I still recall, after learning the diagnosis, the fear and anger that engulfed and threatened to drown me. Picking up my mail one day from that little cluster box on the corner, I dissolved into a puddle of tears that quickly became a torrent. Cried out, finally, I wondered, “Would Mom even live to see the baby I now carried in my womb?” I thought of my sister, only nineteen. “Mom won’t even see her get married!” I raged. How I hated that cancer! I hated even more fiercely the years of Mother’s smoking that had opened opportunity’s door, allowing the enemy to inflict this disease on her body!
Denying my angry fears, chemo and radiation eradicated the cancer, and Mom was granted ten more disease-free years. Her second chance was different. Fifty years of self-sufficiency had kept my mom alienated from the God who desired to save her. (I had spent my first twenty-five years likewise, so I understood.) Now each day was a gift, and she lived like it, thanking God for every new day; never again did she take life for granted. She received her Lord and Savior, Jesus Christ. What the enemy meant for her destruction, God worked for her ultimate good (Romans 8:28, NKJV). For example, even before her salvation, she and I had begun to repair the turbulence of my teen years and were well on our way to building a wonderful adult friendship. Now with our newfound bond in Christ, we enjoyed an even greater unity in every area of our relationship, which enriched us both.
From age sixty to sixty-two, cancer would trespass three more times; the fourth announcement was especially poignant. Recently retired, the third cancer successfully treated, Mom and Dad paid us a visit. While together, we celebrated and even made plans to repaint our house together the following summer. Lighthearted, I answered the phone two weeks later when Mom called. “It’s back, honey,” was all she said.
IT was not lung cancer this time, but cancer had metastasized to her liver. Though she had beaten the blight three times, the prognosis was not good this time. I alternately raged and despaired, “Why, why, why?” Treatment after treatment proved ineffective, and my outrage intensified. She had fought so hard. I don’t know which ravaged her body more, the cancer or the chemo. The oncologist shared that chemotherapy was “a balance between administering enough chemicals to kill the cancer without killing the patient.” How comforting.
“Precious in the sight of the Lord is the death of His saints,” God whispered to my pain-numbed heart as I prayed one day (Psalm 116:15, NKJV). He was preparing me for what lay ahead. He was ready to release my mom’s imprisoned spirit; He was asking me to rejoice with Him over their homecoming reunion. A tall order it was.

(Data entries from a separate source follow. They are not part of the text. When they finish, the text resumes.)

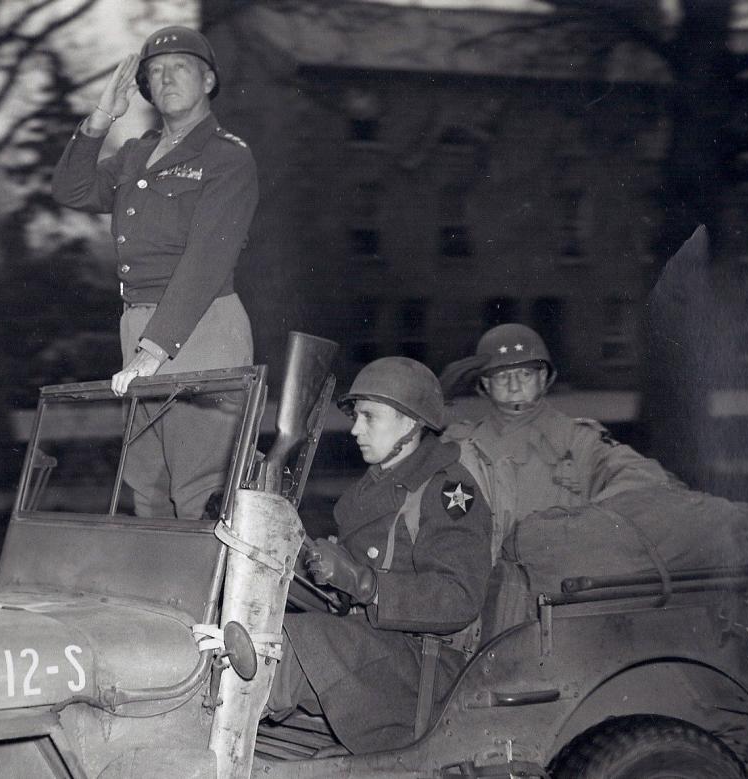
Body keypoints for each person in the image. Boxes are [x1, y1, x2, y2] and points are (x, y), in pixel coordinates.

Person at [51, 25, 257, 519]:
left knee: (199, 491)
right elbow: (71, 191)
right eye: (154, 72)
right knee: (147, 486)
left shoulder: (227, 157)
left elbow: (207, 260)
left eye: (179, 68)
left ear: (208, 81)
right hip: (140, 328)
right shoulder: (137, 154)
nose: (165, 79)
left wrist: (153, 350)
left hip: (200, 327)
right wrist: (101, 118)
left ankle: (211, 597)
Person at [266, 357, 493, 754]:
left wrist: (366, 584)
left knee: (287, 648)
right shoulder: (372, 486)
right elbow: (344, 589)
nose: (355, 429)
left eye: (370, 417)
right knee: (262, 629)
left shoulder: (448, 491)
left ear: (409, 422)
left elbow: (459, 598)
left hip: (424, 664)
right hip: (374, 643)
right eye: (356, 416)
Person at [441, 323, 676, 536]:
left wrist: (585, 522)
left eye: (525, 374)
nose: (514, 386)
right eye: (502, 377)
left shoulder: (577, 439)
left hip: (556, 569)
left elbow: (645, 475)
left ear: (542, 378)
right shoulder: (462, 444)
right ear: (486, 384)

Anger gave way to acceptance when hospice was called. Angels of mercy, they lessened both her pain and the family’s fears. I didn’t want to let her go, but how could I ask her to stay? Graciously, God gave times of laughter amidst the pain, as we all shared anecdotes around the hospital bed now in the spare room. Tender moments and recounted memories punctuated the bedside watches we shared as we watched her slip from this world into the next, forever changing the composition of our family.
The family’s nucleus, Mom’s role had always been one of mediating between Dad and daughters. Her illness now completely in charge of her disease-riddled body, she was too weak to open her eyes or even speak aloud. In a final act of sacrificial love, she forced herself to endure until she was sure that shared sorrow would unite and solidify, rather than divide and conquer. Finally reassured that those she left behind would be fine, she allowed herself to answer His call, another ‘C’ word, “Come, My child. Come home to Me.”